Following World War I, the Austro-Hungarian Empire collapsed and Hungary was immediately embroiled in various internal wars trying to keep itself intact as well as dealing with political factions like the pro-Communist forces (following the Bolshevik Revolution in Russia in 1917) and the conservative Royalists. By 1920, the Royalists had won but had to deal with a treaty that redrew the Hungarian map. The kingdom now lost 72% of its former lands, becoming now (like Austria) a small and insignificant land-locked nation.

Ruled by a “regent,” the kingdom never had a king and Miklós Horthy's regime, especially after the 1929 Depression, became increasingly linked with Germany. As Hitler came to power, the Hungarian government became increasingly pro-Nazi, eventually passing two “Jewish Laws” in 1938-39 which severely limited the Jews' ability to be involved first in commerce, then in all aspects of Hungarian life. Once the Anschluss brought Austria directly under Hitler's control in March, 1938, many Hungarians realized it was only a matter of time.

In 1936, the Bartóks went on a concert tour of Switzerland and returned the next year for a family holiday. While visiting friends there, one of them was playing a record of Benny Goodman and, knowing how Bartók disliked recordings and probably wouldn't care for Jazz, he went to turn it off, but Bartók asked him to let it continue.

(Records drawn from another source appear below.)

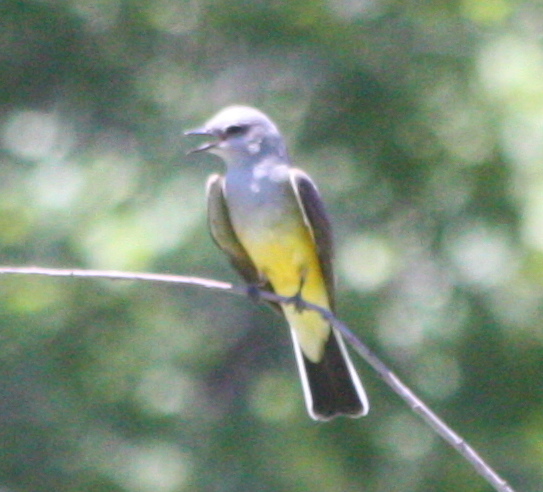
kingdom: Animalia
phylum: Chordata
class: Aves
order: Passeriformes
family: Tyrannidae
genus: Tyrannus
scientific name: Tyrannus verticalis
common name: Western kingbird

This became the inspiration behind his writing Contrasts for violin, clarinet, and piano the following year. Having composed his 5th String Quartet in 1934 for America, he wrote the “Music for Strings, Percussion, and Celesta” (1937) and the Divertimento for Strings (1939) for Paul Sacher in Basel, Switzerland. While there, he was commissioned by the Basel branch of the International Society for Contemporary Music for a work for piano and percussion which became the Sonata for Two Pianos and Percussion, completed in 1937.

But Bartók had been concerned about the rise of Fascism since 1931, even before Hitler became Germany's Chancellor. He defended Toscanini who was being attacked by the Italian Fascists and after performing his 2nd Piano Concerto in Frankfurt, Germany, in 1933, Bartók vowed never to perform in Germany again and in 1937 forbade broadcasts of his music in Germany and Italy. He changed publishers that same year, switching from the Viennese-based Universal Edition to the British firm, Boosey & Hawkes.

Between 1938 and '39, he moved his collection of manuscripts and research material from Budapest to London “so at least my manuscripts could be somewhere safe.” But his mother, old and in frail health, kept him tied to Budapest. Only after her death in December, 1939 – Germany had by then invaded Poland and the War had begun – he went on a concert tour to the USA in the spring of 1940 and, after returning for a farewell performance in Budapest with his wife, the family fled Hungary to Lisbon and then to New York City in the fall of 1940. His last major work to be composed in Europe was the 6th String Quartet, begun on one last Swiss holiday in August, 1939 (the invasion of Poland was only days away) and finished it back in Budapest in November. His mother died the following month.

Bela & Ditta Bartók, April 1941
But of course those who deny the world around them has no influence on a composer's creations have no explanation why Bartók's 6th Quartet consists of four movements deeply infused by a sense of impending tragedy. Each movement begins Mesto (sad) and the last movement is dominated by this material.

In 1940, his new publisher suggested Bartók arrange the Sonata for Two Pianos and Percussion as a Concerto for Two Pianos. This was given its premiere in London with other pianists in 1942 but Bartók and his wife gave the American premiere with Fritz Reiner and the New York Philharmonic in January, 1943. It was to be his last public performance: two-and-a-half years later, Bartók died of leukemia.